READING PASSAGE
◆ ◆ ◆ ◆ ◆

Friday, November 04, 2011
...except for the generators!
October has morphed into November without the punctuation of Halloween. The ‘holiday’ was bumped by the Nor’easter that dumped heavy wet snow on the fall display of leaves. The overloaded branches bent the trees over the power lines. The power lines and falling branches and trunks bowed to the ground and snapped. The power went out in a million homes. One more example of Nature’s utter lack of concern for the made-up holidays, daily routine, and puffed up self-importance of mankind. Following the storm Nature brought weather magnificently Autumnal and temperate. Some will see that as a sign of disdain. I stick to my theory that Nature is devoid of emotion and logic, reasonable or otherwise.
Meanwhile, the inhabitants of the dark, cool houses dealt with the lack of electricity in a variety of ways. There were some people who found somewhere else to go. Someplace where the coffee maker still worked and hot water came out of the shower head when one turned the knob. The power went out in ‘pockets’ and it was possible that a friend, relative, or neighbor who still had juice and might take you in. Calling around to my friends I found there was a great deal of that sort of shifting.
Some people stayed at home and used the Home Depot approach to survival. It is well known that almost any disaster or natural ‘situation’ can be overcome with a gasoline engine. Why use a rake when a leaf blower is available? A shovel or hoe when a roto tiller is only a few dollars away? Lawn mowers, weed wackers, power washers, etc. all take the place of some quieter way to get the work done. I have noticed that many of the homes in our neighborhood have two car garages that are so filled with these types of petrol-powered tools that there is no room for cars. The eighteen horsepower riding mower with the power-take-off and leaf bagger sits inside while the BMW 325i sits outside. And in the very back of the garage sits the ultimate security blanket…the back-up generator!
The back-up generator can be an elaborate built-in unit that has a complex control panel (automatic transfer switch- that will automatically change over from permanent to temp power mode) or, it can be something more akin to a lawnmower without a blade that has a couple of receptacles to plug extension cords into. More expensive installations are quiet and have wonderful sound attenuation insulation. The cheapo lawnmower types have poor exhaust mufflers and no sound insulation. Needless to say most people own the latter type and when the power goes down the crappy generators go on.
In principle these little bangers are great to plug your refrigerator or freezer into for a few hours a day, or to allow you to run the heating system and warm up the house, or have the lights on so the family can read for a few hours before bedtime. But that is not the way they are used. Most people crank them up and run them 24 hours a day until the power comes back on. All night. All day. This essentially turns a minor electrical inconvenience into a disturbing noise fest. Instead of enjoying the quiet of the pre-industrial world (with an additional bonus that includes a brilliant, undiluted display of the stars and the night sky) you get to see your neighbor’s dimly lit homes and experience the irritation of listening to the cacophony of dozens of lawnmowers all night long.

◆ ◆ ◆ ◆ ◆

DATA LINES
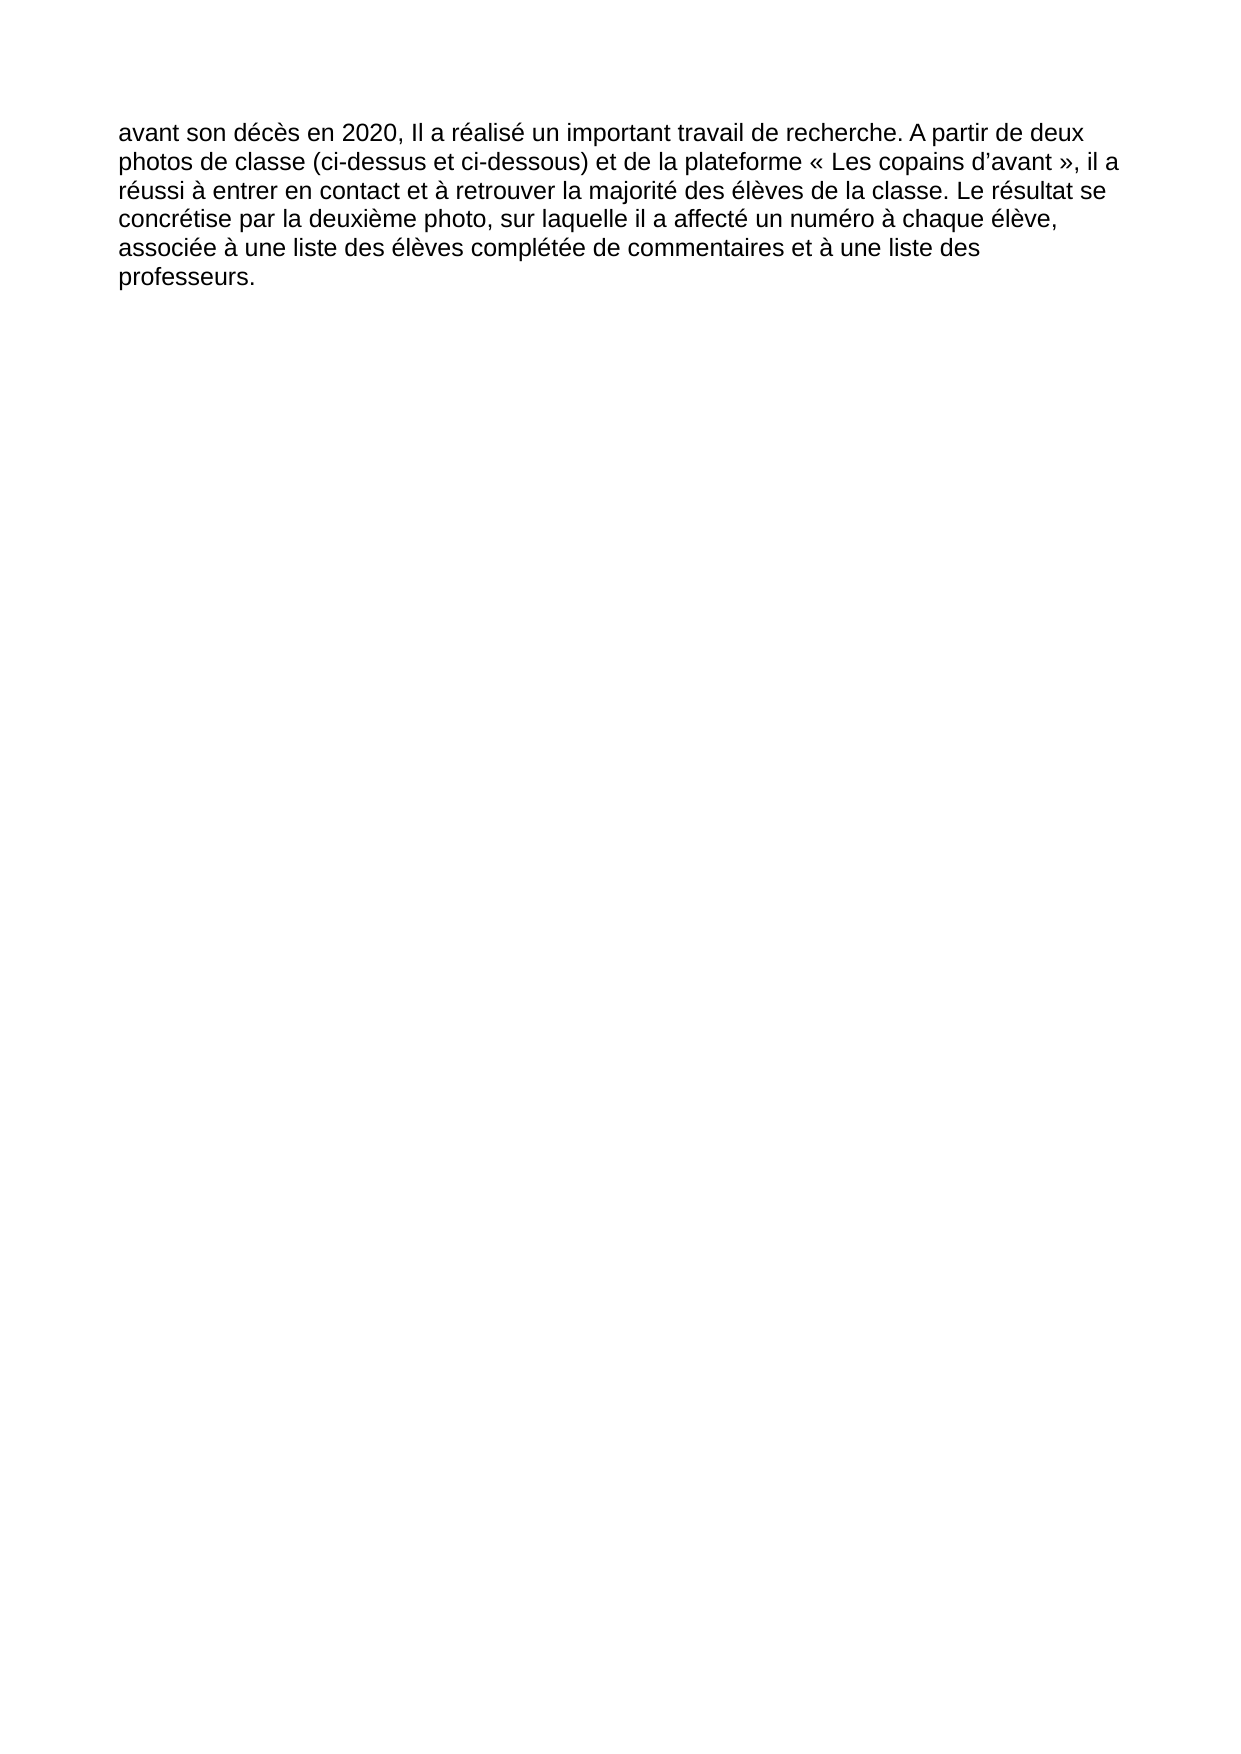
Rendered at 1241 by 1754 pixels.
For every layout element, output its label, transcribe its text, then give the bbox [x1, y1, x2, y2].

text avant son décès en 2020, Il a réalisé un important travail de recherche. A partir de deux photos de classe (ci-dessus et ci-dessous) et de la plateforme « Les copains d’avant », il a réussi à entrer en contact et à retrouver la majorité des élèves de la classe. Le résultat se concrétise par la deuxième photo, sur laquelle il a affecté un numéro à chaque élève, associée à une liste des élèves complétée de commentaires et à une liste des professeurs. [118, 118, 1122, 291]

◆ ◆ ◆ ◆ ◆

GOAL A
Print the stretch of the post about the power outage from "Friday, November 04, 2011" through "reasonable or otherwise.".
GOAL B
Translate this sentence from the post about the power outage into Spanish: "Most people crank them up and run them 24 hours a day until the power comes back on."
GOAL C
Pick up the post about the power outage after its last sentence and write what comes next.

EXERCISE RESULT A
Friday, November 04, 2011
...except for the generators!
October has morphed into November without the punctuation of Halloween. The ‘holiday’ was bumped by the Nor’easter that dumped heavy wet snow on the fall display of leaves. The overloaded branches bent the trees over the power lines. The power lines and falling branches and trunks bowed to the ground and snapped. The power went out in a million homes. One more example of Nature’s utter lack of concern for the made-up holidays, daily routine, and puffed up self-importance of mankind. Following the storm Nature brought weather magnificently Autumnal and temperate. Some will see that as a sign of disdain. I stick to my theory that Nature is devoid of emotion and logic, reasonable or otherwise.

EXERCISE RESULT B
La mayoría de la gente los pone en marcha y los hace funcionar las 24 horas del día hasta que vuelve la electricidad.

EXERCISE RESULT C
I am sure there are codes that are in place to deal with this, but who is going to be out there enforcing them? No one. And who will be the one to drop a dime on all of their neighbors? The only ones who would do that are the same ones who are uninformed, unreflective and uncaring enough to use these ‘petro-tools’ in this disturbing manner.
How did I deal with the outage, you ask? I work through it. The snow itself was a key element in my survival. I packed up and compacted a dozen buckets of snow and used it to keep my refrigerator and freezer cold for five days. I lost some ice cream but nothing else. I also piled up some snow in a shady place in the driveway as a ‘back up’ supply. The melting snow was also a supply of water to flush the toilets. I set up a rain barrel and the melting snow off of my roof furnished me with a hundred plus gallons in a few hours. We used candles for light and we had flashlights/head light style for reading, and a supply of books is always around this house. My wife’s little transistor radio gave us NPR and some music. I was very happy with the arrangement and would have thoroughly enjoyed the calm five days—except for the sound of the generators.
Sunday, October 23, 2011
DVDs From the Library-Whatever Works
There it was in the bin-the perfect evenings entertainment. A film written and directed by Woody Allen. Some great performers including Larry David. It touted itself on the DVD case "No Kidding: this is the feel-good movie of the year and a cinematic soul message."
I am an Annie Hall fan. I have watched it (and some of WA's earlier movies) many times and still enjoy it now. I think WA is an intelligent writer and film maker. But! Whatever Works only works 'part time'. It makes me squeamish to criticize Woody Allen but somebodies gotta do it.
It is so obvious that this play is WA's character from Annie Hall all grown up...From the opening scene it is also clear that Larry David is a stand-in for WA and the problem is he is incapable of delivering the lines with the same nebbishy, staccato style that WA used in Annie Hall. I am sure Mr. Allen couldn't deliver these lines like he used to either but that is why he is behind the camera now and he had the chance to pick someone who could! Or maybe he did and he didn't give Larry David the chance to do it, right? Nah! LD just couldn't and WA accepted the mediocrity. I can see it now. The whole cast and the lighting guys and the sound guys with their eyes rolling back in their heads and sick to their stomachs at the sixth grade quality of the acting. And WA (eyes firmly on the budget and the shooting schedule)saying "Cut! Print! that's a wrap!" or "Get me one of those tuna wraps off the catering table!"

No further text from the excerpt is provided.